==== RECORDED INFORMATION ====
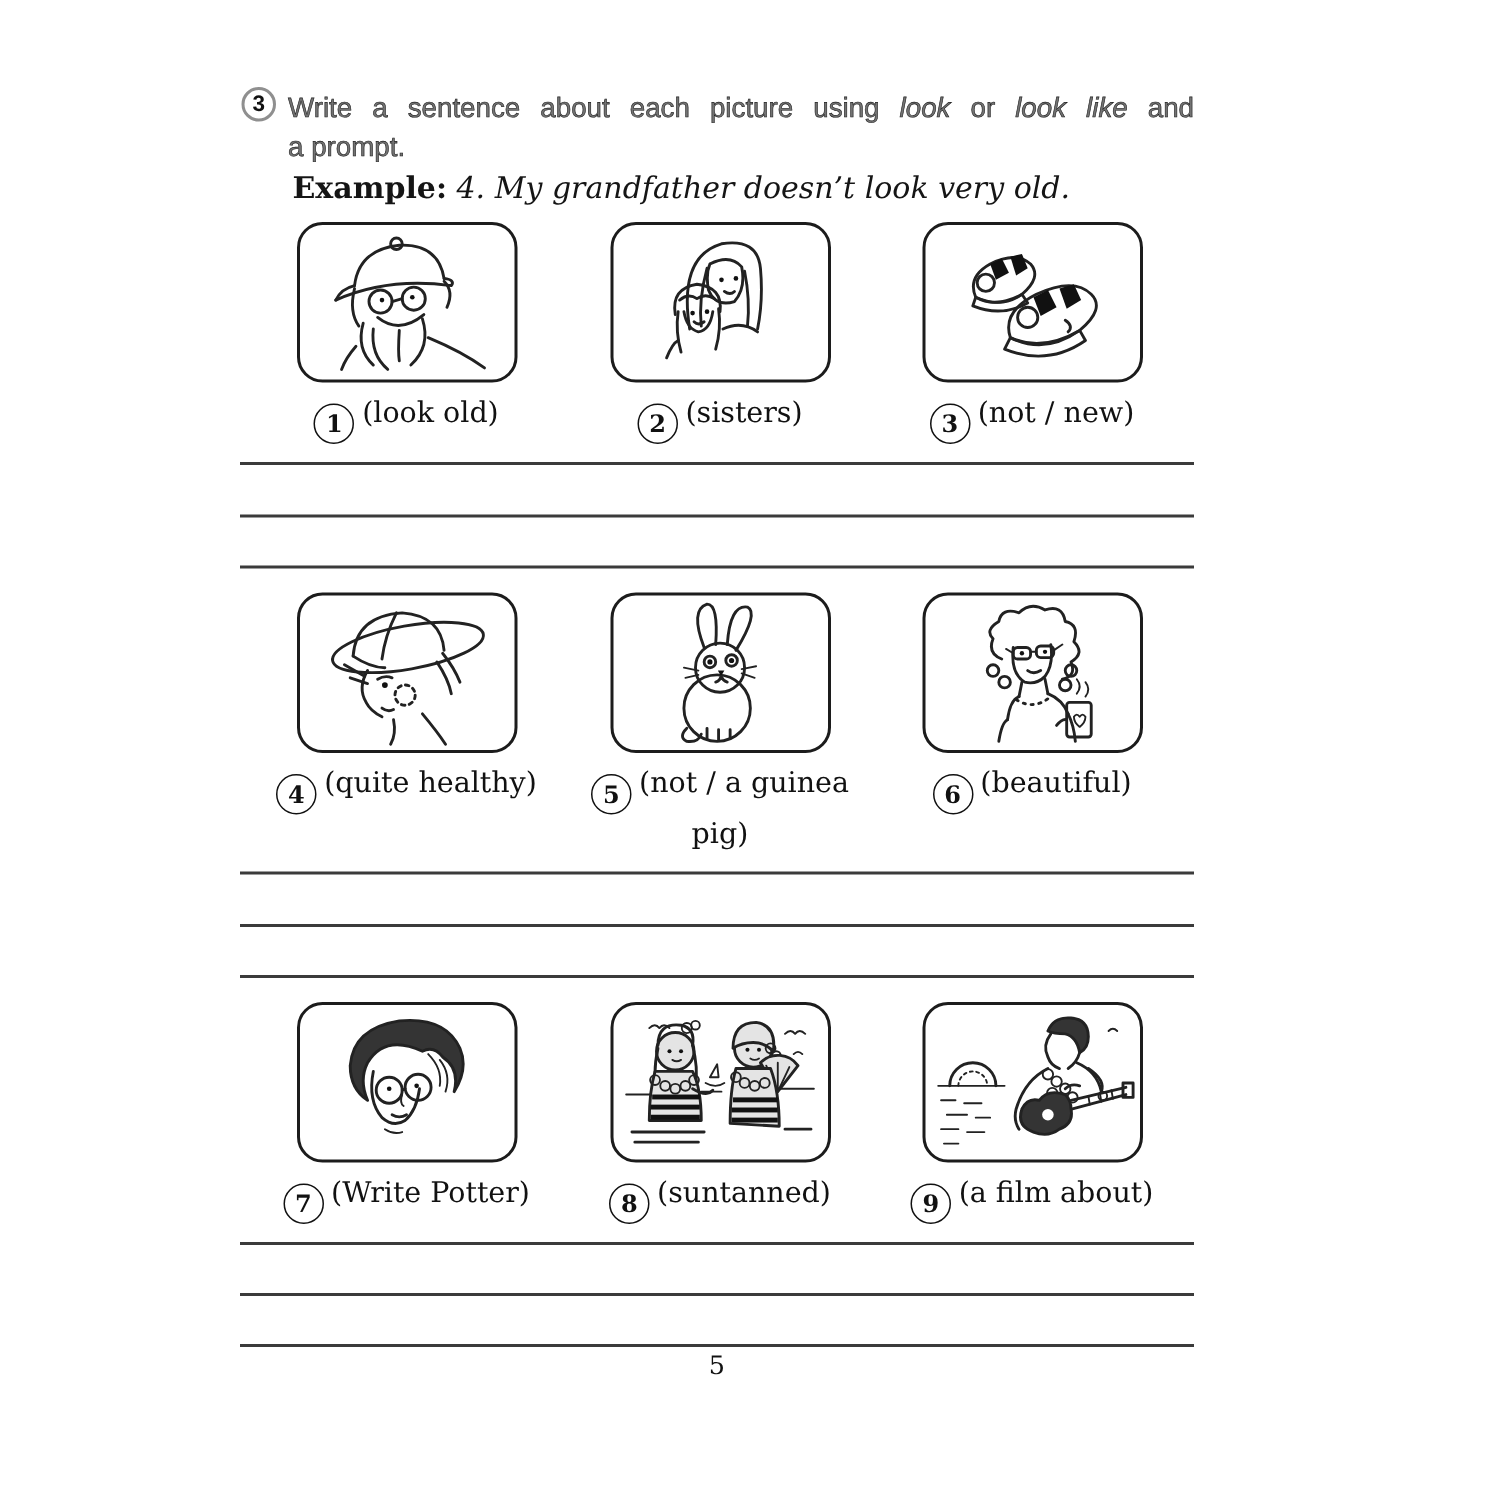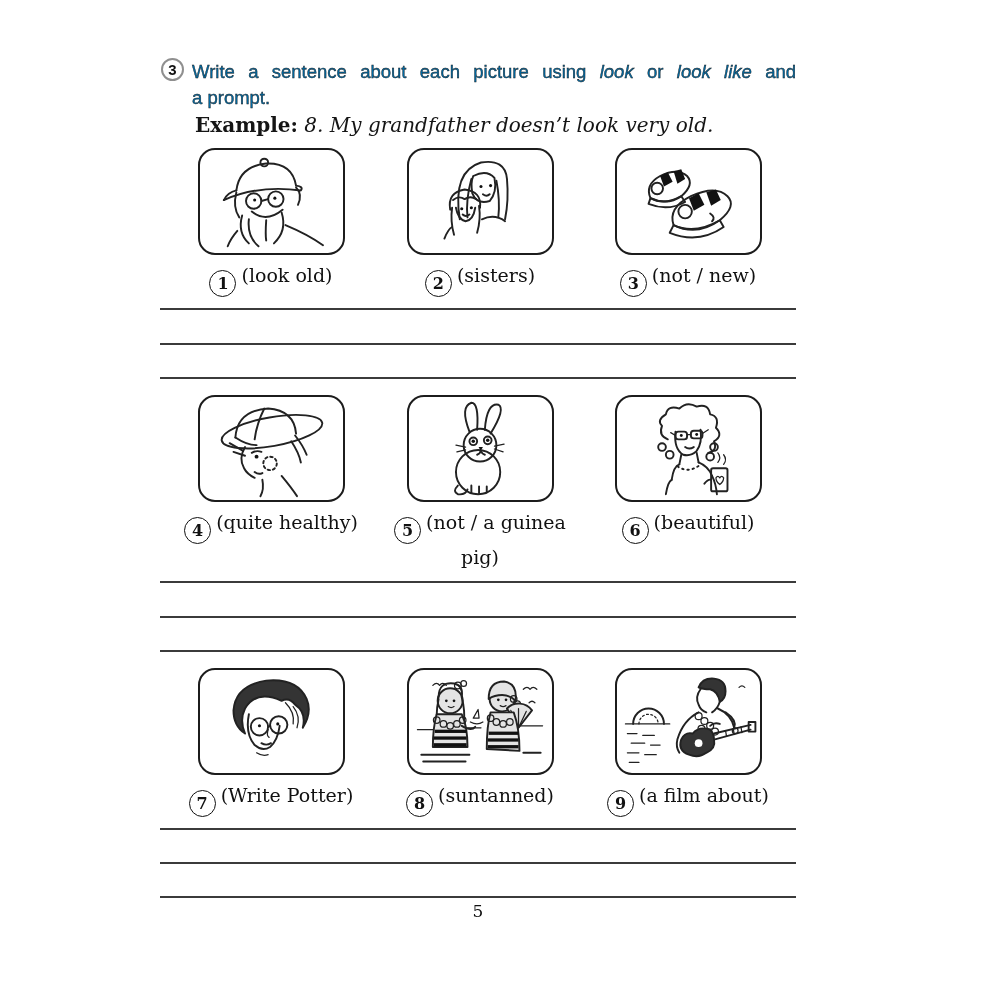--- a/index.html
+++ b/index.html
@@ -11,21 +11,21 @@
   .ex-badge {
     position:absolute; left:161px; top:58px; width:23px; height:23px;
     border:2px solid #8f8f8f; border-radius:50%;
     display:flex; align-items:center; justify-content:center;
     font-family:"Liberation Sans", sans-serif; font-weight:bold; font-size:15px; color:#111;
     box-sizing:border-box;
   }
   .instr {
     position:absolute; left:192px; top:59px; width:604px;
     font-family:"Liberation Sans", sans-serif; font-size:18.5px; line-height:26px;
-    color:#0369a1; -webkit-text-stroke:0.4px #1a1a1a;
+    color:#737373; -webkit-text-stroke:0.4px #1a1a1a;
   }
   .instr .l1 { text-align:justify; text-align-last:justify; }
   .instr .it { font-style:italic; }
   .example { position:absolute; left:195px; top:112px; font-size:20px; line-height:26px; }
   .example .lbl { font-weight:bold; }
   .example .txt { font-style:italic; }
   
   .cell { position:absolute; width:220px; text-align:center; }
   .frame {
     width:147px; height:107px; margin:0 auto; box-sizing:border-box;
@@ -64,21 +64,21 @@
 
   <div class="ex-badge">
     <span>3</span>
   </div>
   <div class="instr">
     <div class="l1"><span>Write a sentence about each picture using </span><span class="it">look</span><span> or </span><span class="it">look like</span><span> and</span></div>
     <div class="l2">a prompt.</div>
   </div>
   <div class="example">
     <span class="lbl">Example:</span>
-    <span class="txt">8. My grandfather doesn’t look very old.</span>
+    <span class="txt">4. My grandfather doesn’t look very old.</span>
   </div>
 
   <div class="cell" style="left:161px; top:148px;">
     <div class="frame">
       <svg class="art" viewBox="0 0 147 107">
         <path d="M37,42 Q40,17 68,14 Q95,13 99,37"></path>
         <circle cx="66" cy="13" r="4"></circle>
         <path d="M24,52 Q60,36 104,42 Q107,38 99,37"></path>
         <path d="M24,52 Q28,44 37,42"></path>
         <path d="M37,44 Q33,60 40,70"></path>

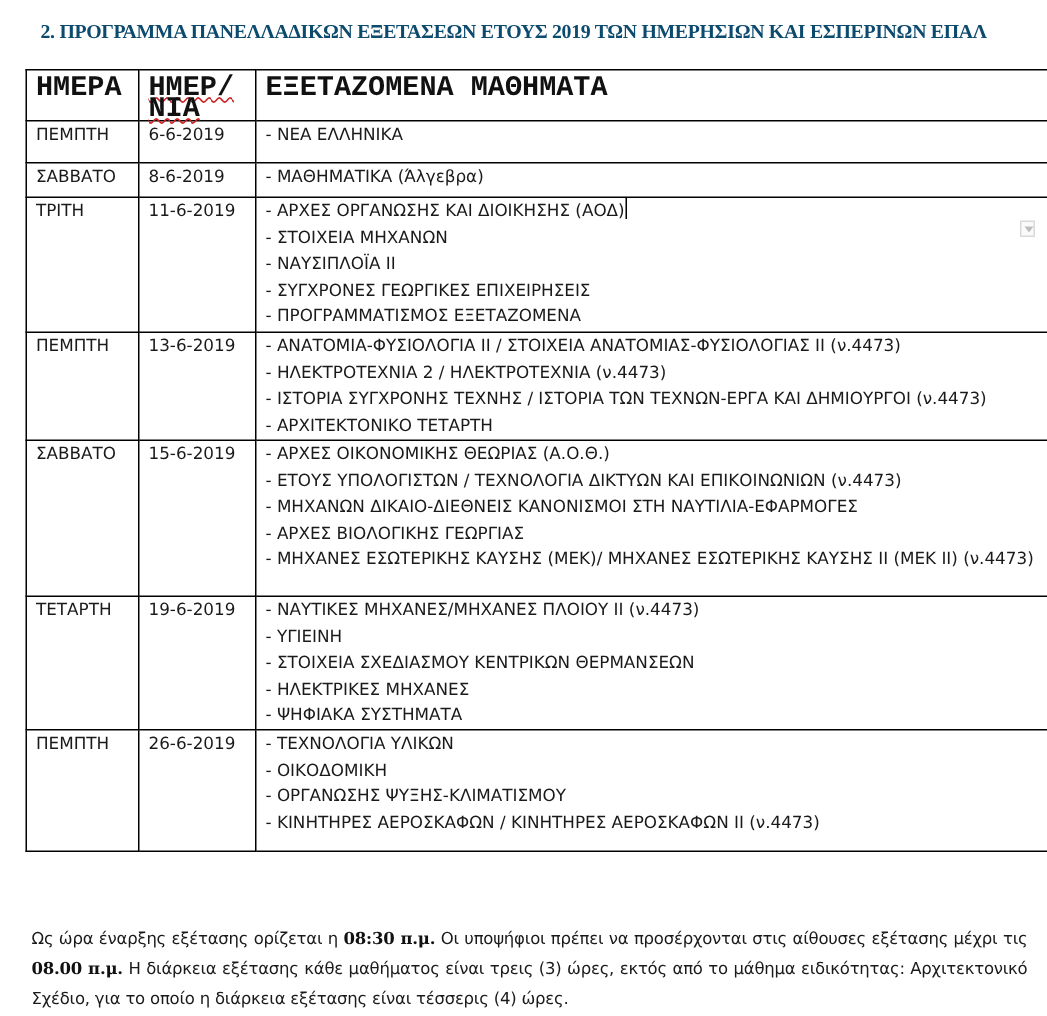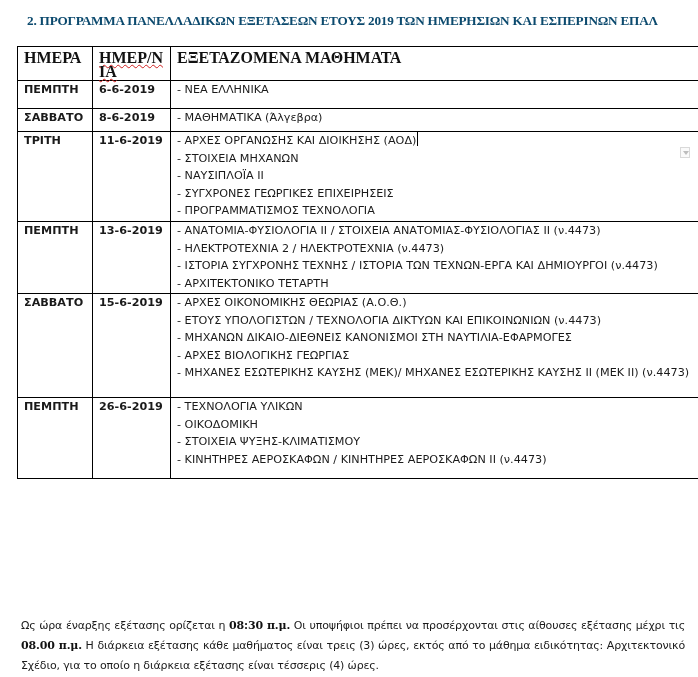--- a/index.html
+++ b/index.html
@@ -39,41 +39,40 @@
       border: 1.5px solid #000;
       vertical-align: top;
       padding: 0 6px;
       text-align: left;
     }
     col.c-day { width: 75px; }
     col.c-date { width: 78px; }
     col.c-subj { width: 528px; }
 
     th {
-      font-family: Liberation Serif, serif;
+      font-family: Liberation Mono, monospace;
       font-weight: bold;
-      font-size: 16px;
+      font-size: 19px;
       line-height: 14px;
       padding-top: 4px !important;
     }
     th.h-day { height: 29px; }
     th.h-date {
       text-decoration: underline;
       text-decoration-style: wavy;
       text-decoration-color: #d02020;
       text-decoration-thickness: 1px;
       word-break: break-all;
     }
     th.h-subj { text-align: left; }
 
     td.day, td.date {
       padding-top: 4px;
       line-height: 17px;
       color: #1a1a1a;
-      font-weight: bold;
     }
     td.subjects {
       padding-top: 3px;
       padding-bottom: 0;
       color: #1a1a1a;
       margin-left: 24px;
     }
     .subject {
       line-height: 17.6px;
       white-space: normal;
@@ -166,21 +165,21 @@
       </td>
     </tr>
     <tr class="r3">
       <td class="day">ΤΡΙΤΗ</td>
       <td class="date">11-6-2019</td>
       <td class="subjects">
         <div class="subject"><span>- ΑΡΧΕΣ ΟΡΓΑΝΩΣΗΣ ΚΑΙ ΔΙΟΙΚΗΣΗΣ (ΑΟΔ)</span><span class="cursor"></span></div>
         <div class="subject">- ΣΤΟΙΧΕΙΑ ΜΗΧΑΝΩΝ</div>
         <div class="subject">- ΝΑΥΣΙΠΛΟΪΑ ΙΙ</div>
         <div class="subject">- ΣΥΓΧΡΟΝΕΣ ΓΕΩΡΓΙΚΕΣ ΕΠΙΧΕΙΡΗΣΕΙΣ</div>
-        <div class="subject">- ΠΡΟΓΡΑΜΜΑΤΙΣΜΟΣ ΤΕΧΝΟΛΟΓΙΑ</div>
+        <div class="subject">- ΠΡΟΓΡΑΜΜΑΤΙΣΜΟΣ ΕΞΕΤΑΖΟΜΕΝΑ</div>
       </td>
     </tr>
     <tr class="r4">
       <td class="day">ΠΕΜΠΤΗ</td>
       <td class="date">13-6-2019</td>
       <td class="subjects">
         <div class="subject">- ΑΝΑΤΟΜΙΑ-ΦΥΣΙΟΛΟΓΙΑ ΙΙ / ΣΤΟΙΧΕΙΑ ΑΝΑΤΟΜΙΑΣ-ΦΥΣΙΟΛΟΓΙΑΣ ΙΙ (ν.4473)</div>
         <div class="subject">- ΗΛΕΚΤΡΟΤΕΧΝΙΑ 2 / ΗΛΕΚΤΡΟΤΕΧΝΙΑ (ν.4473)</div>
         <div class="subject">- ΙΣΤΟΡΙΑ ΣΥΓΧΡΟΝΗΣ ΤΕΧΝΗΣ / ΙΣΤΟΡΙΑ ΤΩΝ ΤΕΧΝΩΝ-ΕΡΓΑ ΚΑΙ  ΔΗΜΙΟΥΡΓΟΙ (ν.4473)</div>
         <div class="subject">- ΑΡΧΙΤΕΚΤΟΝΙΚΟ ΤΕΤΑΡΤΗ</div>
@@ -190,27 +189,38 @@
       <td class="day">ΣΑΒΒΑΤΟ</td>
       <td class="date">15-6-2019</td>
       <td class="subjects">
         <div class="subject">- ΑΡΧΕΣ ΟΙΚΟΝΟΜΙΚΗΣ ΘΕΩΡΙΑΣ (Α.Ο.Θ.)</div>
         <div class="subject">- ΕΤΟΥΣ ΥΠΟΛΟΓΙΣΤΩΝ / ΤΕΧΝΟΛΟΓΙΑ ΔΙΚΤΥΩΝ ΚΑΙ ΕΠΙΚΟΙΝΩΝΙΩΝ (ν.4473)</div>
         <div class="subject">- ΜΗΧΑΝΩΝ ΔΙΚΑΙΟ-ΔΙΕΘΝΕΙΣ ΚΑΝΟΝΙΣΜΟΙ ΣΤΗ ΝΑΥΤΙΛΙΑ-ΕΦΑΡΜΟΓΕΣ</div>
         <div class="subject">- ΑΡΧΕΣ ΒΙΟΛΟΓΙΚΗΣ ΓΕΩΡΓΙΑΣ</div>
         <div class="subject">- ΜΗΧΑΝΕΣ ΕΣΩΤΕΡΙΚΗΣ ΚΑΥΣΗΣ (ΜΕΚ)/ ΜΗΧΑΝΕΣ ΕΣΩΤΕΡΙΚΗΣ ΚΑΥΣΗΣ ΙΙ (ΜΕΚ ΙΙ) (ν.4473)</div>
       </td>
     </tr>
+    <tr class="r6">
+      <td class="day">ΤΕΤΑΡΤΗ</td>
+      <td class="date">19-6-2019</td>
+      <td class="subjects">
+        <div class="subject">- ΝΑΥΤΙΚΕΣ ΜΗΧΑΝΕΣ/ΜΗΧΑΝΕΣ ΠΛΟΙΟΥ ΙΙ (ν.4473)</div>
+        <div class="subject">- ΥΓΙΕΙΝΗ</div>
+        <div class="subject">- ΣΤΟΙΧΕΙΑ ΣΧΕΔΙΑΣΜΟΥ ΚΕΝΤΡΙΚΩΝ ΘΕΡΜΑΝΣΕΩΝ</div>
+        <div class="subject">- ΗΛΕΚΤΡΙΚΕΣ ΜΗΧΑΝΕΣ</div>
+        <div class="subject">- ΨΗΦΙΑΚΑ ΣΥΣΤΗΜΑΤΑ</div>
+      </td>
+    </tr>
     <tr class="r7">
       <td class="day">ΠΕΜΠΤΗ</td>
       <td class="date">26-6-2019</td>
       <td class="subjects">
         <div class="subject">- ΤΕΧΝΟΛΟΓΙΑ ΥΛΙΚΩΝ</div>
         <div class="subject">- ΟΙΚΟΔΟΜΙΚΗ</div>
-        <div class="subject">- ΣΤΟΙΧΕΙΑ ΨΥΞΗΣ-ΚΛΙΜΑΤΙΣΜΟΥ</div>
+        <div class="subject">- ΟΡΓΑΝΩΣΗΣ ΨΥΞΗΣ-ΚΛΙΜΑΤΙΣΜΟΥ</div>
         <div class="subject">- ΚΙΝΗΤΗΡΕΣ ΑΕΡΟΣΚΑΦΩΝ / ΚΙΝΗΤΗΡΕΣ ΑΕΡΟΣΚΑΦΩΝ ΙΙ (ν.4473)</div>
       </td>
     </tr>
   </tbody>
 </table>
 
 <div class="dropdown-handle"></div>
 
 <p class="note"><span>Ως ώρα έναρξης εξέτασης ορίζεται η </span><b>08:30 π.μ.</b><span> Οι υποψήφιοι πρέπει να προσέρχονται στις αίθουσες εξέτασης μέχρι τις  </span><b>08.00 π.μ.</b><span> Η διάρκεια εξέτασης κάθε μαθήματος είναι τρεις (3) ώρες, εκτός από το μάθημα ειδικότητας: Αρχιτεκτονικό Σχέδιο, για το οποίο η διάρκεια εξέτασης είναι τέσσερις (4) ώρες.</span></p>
====
PROBLEM DESCRIPTION: Give the lines again exactly, starting where the entries begin and stopping once the line with "border:2px solid #8f8f8f;" is included; pictures are not copied.

SOLUTION TO THIS EXERCISE:
--- a/index.html
+++ b/index.html
@@ -11,21 +11,21 @@
   .ex-badge {
     position:absolute; left:161px; top:58px; width:23px; height:23px;
     border:2px solid #8f8f8f; border-radius:50%;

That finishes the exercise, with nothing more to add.